Doch auch die Filme selbst fliehen vor der Realität, denn so wie die Erwachsenen in „Jagten“ der Fantasiewelt eines Kindes folgen und dabei vergessen selbst zu denken, weil man einem Kind offensichtlich immer genauso lange glaubt, wie man möchte, so verliert „Spring Breakers“ jegliche Beziehung zur Realität und verliert sich völlig in der Videospielwelt seiner Protagonistinnen. Und wenn sie die Kamera lange im Kreis dreht, zu den Klängen von Leonard Cohens „Take this Waltz“, dann wirkt das bizarr und unglaubwürdig, weil man Margot so etwas nicht zugetraut hatte oder weil alles einer Fantasie entspringt und sei es die Fantasie der Regie. Eine Fantasie, die Geschichte umschreibt, wie Quentin Tarantino das in seinen letzten beiden Filmen getan hat, die auch Filmgeschichte umschreibt und wie in „Django Unchained“ einen schwarzen Westernhelden bastelt, einen Sklaven, der zum Racheengel wird, sodass man nur noch schreien will: Mach sie fertig! Und schon ist man in einem filmischen Paralleluniversum, das kaum einer so überzeugend aufbauen kann wie Tarantino. Selbst wenn er droht von der Realität eingeholt zu werden in einigen Sequenzen, in seinen Dialogen, in seiner gewollten Überzeichnung und seiner Inszenierung verlässt er sie wieder. Seinem Credo, dass man Film und Realität klar trennen kann und muss, ist hier leicht zu folgen. 

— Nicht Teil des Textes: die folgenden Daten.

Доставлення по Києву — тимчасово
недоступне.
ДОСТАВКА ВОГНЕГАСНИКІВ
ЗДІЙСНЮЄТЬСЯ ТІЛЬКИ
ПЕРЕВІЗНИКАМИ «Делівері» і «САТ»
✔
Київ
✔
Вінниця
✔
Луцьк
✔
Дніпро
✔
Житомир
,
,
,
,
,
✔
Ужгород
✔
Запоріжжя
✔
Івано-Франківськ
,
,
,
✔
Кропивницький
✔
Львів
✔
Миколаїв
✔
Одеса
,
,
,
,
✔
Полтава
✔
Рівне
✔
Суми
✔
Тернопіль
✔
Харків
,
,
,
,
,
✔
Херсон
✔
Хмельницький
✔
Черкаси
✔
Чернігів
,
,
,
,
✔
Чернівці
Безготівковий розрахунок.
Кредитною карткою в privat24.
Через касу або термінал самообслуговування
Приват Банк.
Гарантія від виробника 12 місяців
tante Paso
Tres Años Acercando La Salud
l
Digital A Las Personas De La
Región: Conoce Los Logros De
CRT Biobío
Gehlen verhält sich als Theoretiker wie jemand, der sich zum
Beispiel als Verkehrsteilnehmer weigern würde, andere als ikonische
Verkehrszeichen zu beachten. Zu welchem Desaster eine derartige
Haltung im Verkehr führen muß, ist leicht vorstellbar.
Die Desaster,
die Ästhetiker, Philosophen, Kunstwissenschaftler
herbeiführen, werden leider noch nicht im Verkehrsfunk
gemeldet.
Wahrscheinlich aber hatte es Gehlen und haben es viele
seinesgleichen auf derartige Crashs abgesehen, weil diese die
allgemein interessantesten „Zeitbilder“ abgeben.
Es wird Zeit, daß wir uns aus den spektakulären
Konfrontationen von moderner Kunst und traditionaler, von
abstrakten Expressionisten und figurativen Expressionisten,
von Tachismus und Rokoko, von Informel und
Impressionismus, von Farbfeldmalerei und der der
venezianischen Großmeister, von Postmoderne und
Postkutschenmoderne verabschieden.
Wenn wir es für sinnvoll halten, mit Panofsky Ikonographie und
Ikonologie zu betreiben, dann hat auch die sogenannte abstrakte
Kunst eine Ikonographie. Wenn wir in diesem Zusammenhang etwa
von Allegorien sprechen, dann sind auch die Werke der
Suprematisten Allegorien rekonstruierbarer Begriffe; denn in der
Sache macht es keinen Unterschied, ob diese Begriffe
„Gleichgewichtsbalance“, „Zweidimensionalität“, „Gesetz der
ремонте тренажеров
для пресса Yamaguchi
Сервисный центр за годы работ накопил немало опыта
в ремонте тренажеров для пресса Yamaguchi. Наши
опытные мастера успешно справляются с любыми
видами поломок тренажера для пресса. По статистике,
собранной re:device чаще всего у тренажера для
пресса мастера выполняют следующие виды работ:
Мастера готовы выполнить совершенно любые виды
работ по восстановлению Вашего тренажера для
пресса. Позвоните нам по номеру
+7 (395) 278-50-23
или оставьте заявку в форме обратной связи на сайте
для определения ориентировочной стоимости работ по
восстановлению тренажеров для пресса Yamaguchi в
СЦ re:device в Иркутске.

Selbst wenn die Realität mit aller Grausamkeit zuschlägt, wirkt das seltsam surreal, so wie in der famosen Sequenz in „De rouille et d’os“ von Jacques Audiard, als Stéphanie während einer Dressur-Show am Swimmingpool von einem ihrer Wale angegriffen wird. Audiard findet eine poetische, allein durch Bilder erzählte Sprache, in dem Moment, in dem Stéphanie ihre komplette Existenz verliert. Er lässt einen Moment aus und holt Luft, bis er den Körper von Stéphanie blutend im Wasser schweben lässt. Und gleichzeitig kommt Alain rennend, verschwitzt aus der Unschärfe, in Zeitlupe; das Wasser fließt durch diesen Film, wie es will und erst am Schluss gelingt es durch die Eisschicht darüber zu brechen und es zu spüren. Aber seltsam viel Licht lässt auch dieses Ende trügerisch erscheinen, so wie in „Jagten“ als Lucas die kleine Klara über den Boden trägt, weil sie ihn nicht berühren darf. Der Film spielt damit, dass wir auch beginnen daran zu zweifeln, was wir glauben sollen. Wir reden hier nicht von einem naiven Realismus im Sinne einer Abbildung der Welt wie sie ist, sondern von unserem Glauben an die Bilder. Wie real sind die Überfälle der Mädchen in „Spring Breakers“? Warum stellt Korine seine Welt wortwörtlich auf den Kopf?  Was lesen wir in den Gesichtern von Freddie Quinn, Lucas oder Margot? Wer ist diese Maya, die den gesuchtesten Mann der Welt gefunden hat? 

Ein Shakespeare-Stück, das in einem Gefängnis von Mördern und Dieben einstudiert wird, die sich darin verlieren können, scheint der Inbegriff jenes  Fluchtversuchs des Kinos zu sein. Der Berlinale-Sieger von 2012, „Cesare deve morire“ von den Gebrüdern-Taviani, zeigt genau diese Glorifizierung der Kunst als Möglichkeit zu fliehen. Jemand anderes werden und die grausame Alltäglichkeit hinter Gittern vergessen. Ein Plädoyer für die Menschlichkeit der Kunst, die sich hinter diesem Spiel mit Identitäten verbirgt. Die Taviani-Brüder scheinen dabei in eine schwarz/weiß Ästhetik zu fliehen, um sich der Künstlichkeit der Realität bewusst zu werden. Ein Paradox, dass sich anders auch für Django, gespielt von Jamie Foxx, findet, der Rollen spielen muss, um an sein Ziel zu gelangen. Damit ist er gewissermaßen ein Gegenstück zu Mr. Orange aus Tarantinos früherem „Reservoir Dogs“, ein Mann der so fest an seine Rolle glauben muss, dass ihm alle anderen auch glauben. Das ist ja das Wesen der Filmschauspielerei in vielerlei Hinsicht, aber den Bildern können wir heute nicht mehr glauben und die Regisseure scheinen das zu wissen. Sie sagen uns so lange, dass wir nur einen Film betrachten bis wir es vergessen und uns plötzlich im Chaos einer völlig echten Wohnung in Ulrich Seidls „Paradies:Glaube“ finden, bis wir plötzlich realisieren, dass wir Osama Bin Laden erschossen haben und bis wir eine Freundschaft aufgeben müssen, weil wir an unseren eigenen Prinzipien scheitern, wie Dodd und Quell am Ende von „The Master“. Und dann erkennen wir wie Patrick in „Silver Linings“ von David O.Russell, wen wir die ganze Zeit über, in all den Tänzen, dem Aberglauben, der Flucht vor uns selbst, dem Weglaufen vor der Realität, den pathologischen Anwandlungen geliebt haben und wir stehen auf der Straße und sagen „Ich liebe dich“ und die Kraft der Filme hat nichts verloren, weil wir es glauben.